P.C.: It will first be necessary to stand firm against any attempts for political or religious gain from all sides. I do not want to be the hero of Marine Le Pen [leader of the far-right National Front]. Or that this issue is used as a pretext for a new debate again about re-introducing the death penalty [Le Pen floated the idea on Thursday].

SNA: Are you going to continue to explain your job to journalists in conflict countries?

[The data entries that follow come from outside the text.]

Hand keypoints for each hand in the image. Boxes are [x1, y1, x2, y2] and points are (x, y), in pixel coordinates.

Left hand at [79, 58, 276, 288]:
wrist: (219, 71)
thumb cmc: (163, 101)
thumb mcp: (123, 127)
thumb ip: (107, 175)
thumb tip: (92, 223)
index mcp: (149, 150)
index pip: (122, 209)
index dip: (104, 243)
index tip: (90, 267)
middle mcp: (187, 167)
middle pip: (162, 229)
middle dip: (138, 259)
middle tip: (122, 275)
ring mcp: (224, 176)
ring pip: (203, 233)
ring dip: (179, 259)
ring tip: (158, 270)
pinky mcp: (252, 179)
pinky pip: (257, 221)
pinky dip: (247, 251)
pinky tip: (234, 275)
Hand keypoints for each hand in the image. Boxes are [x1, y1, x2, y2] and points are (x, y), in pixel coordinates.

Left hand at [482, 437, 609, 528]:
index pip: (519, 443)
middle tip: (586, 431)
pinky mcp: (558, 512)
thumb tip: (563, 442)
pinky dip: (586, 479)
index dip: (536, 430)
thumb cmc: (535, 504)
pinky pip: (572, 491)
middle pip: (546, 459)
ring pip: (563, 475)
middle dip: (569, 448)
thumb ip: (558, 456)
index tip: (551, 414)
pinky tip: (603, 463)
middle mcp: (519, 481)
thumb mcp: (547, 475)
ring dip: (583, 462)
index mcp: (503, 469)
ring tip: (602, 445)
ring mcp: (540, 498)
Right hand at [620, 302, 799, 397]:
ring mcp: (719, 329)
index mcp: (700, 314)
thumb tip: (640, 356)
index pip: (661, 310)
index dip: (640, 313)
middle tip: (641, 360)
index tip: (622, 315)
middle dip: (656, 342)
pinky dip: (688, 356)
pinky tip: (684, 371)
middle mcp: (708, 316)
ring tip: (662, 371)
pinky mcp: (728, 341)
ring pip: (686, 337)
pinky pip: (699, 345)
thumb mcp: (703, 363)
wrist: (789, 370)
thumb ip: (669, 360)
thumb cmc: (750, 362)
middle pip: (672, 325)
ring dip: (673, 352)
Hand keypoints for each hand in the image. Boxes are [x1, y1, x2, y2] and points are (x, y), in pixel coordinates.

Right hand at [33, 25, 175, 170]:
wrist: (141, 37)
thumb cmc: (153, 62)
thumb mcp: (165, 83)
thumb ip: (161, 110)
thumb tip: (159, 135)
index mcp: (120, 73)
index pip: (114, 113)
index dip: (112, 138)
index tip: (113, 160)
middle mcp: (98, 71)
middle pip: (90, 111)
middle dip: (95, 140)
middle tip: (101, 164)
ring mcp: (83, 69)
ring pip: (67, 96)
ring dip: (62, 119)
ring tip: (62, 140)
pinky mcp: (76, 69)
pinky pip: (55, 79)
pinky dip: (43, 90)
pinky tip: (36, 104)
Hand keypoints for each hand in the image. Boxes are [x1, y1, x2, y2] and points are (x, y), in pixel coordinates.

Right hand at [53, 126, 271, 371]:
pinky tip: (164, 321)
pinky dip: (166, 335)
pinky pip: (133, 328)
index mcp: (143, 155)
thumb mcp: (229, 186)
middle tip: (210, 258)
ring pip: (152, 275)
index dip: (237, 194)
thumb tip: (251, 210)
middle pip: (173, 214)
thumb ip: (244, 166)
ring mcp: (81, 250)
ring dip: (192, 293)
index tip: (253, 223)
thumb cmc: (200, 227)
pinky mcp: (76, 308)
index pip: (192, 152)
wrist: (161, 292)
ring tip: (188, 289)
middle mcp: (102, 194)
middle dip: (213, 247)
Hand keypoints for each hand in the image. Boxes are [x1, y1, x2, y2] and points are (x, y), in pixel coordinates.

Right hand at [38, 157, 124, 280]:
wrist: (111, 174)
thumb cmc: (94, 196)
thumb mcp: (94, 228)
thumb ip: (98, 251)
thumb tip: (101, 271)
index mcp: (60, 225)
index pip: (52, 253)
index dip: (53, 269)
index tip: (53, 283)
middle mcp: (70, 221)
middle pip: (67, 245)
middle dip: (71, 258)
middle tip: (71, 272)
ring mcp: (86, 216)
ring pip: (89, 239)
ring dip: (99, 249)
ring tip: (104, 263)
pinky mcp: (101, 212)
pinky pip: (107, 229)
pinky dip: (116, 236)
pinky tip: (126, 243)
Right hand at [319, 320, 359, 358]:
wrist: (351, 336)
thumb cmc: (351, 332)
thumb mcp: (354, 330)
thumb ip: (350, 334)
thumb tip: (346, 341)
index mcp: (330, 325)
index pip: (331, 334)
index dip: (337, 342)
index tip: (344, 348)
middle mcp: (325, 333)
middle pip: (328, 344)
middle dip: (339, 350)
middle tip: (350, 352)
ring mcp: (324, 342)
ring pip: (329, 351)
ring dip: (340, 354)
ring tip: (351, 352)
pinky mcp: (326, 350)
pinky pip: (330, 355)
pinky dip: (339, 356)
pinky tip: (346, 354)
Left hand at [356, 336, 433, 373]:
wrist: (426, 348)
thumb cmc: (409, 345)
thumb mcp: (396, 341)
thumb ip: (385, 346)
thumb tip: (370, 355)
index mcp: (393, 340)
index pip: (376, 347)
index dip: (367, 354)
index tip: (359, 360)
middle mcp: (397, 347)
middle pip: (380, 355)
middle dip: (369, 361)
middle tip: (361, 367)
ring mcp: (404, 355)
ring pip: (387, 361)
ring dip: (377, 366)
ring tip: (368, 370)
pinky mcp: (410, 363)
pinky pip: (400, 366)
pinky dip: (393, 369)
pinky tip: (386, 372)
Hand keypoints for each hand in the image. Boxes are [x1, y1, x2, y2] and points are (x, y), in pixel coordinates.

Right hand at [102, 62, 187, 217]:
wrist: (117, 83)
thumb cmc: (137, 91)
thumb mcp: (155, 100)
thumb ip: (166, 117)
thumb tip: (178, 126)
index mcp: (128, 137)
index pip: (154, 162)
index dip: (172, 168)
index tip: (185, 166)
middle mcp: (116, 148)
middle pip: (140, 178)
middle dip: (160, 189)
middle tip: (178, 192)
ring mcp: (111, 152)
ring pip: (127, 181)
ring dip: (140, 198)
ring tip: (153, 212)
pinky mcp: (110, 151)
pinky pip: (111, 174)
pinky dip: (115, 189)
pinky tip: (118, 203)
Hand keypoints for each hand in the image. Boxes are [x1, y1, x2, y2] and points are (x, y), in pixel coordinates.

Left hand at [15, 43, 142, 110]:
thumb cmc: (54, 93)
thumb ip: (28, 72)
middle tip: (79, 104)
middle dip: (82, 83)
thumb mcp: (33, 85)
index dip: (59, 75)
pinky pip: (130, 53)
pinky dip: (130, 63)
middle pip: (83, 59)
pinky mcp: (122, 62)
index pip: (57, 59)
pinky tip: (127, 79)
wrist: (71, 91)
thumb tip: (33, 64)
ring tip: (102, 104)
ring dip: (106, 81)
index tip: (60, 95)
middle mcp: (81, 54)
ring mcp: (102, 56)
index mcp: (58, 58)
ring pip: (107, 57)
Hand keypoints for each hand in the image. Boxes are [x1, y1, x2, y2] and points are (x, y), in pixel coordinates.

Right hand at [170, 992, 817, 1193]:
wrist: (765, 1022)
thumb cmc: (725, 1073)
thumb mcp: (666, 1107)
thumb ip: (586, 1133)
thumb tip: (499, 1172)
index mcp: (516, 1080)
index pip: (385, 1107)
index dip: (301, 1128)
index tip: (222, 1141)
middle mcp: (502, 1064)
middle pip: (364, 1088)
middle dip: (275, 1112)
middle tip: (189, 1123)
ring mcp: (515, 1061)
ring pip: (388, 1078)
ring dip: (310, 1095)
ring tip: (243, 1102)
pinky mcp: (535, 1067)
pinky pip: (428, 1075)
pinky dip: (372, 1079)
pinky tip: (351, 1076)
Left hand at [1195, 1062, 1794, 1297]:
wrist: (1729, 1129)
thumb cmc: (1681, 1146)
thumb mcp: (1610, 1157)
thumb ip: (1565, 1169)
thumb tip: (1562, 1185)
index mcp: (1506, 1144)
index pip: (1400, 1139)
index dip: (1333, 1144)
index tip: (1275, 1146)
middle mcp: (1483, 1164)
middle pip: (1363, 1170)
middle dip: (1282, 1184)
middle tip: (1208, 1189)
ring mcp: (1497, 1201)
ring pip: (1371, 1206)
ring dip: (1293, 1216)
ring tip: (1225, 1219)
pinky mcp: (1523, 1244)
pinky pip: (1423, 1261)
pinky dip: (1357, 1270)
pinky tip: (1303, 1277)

P.C.: For the past ten years, after the affair of the Mohammed cartoons, I have been working on projects such as plumes-croisees.comExternal link [which uses drawings as a means of dialogue], which is supported by the Swiss foreign ministry. I have visited Ivory Coast and Guatemala with the idea of making cartoonists from rival camps work together. What’s at stake in this project is the defence of freedom of expression, but also the understanding of the world.

SNA: Has the world become smaller since Wednesday?

P.C.: Smaller, and also more cramped. In 2009 I went to Gaza to work on a cartoon reportage. It will be even more difficult to carry out this kind of project in the future. 

Patrick Chappatte was born in 1967 in Pakistan to a Lebanese mother and a Swiss father.

He spent his first five years in Singapore before his family moved back to Geneva where he attended school.

He got his first job as a cartoonist aged 20 with La Suisse, a Geneva newspaper that has since folded. He later worked for L’Hebdo magazine and the Tribune de Genève daily.

In 1995, he started working as an illustrator for the NewYork Times and for a short time as a cartoonist for Newsweek International.

By 1997, he began drawing  for the German-language Weltwoche magazine, and in 1998 returned to Switzerland where he worked again for L’Hebdo before joining Geneva’s Le Temps newspaper.

Since 2001, his cartoons have appeared twice a week in the International New York Times, and since 2002 in the NZZ am Sonntag.

In 2012, he became the first non-American to be awarded the Thomas Nast Prize, considered the most prestigious after the Pulitzers, since its creation over 40 years ago by the Overseas Press Club of America.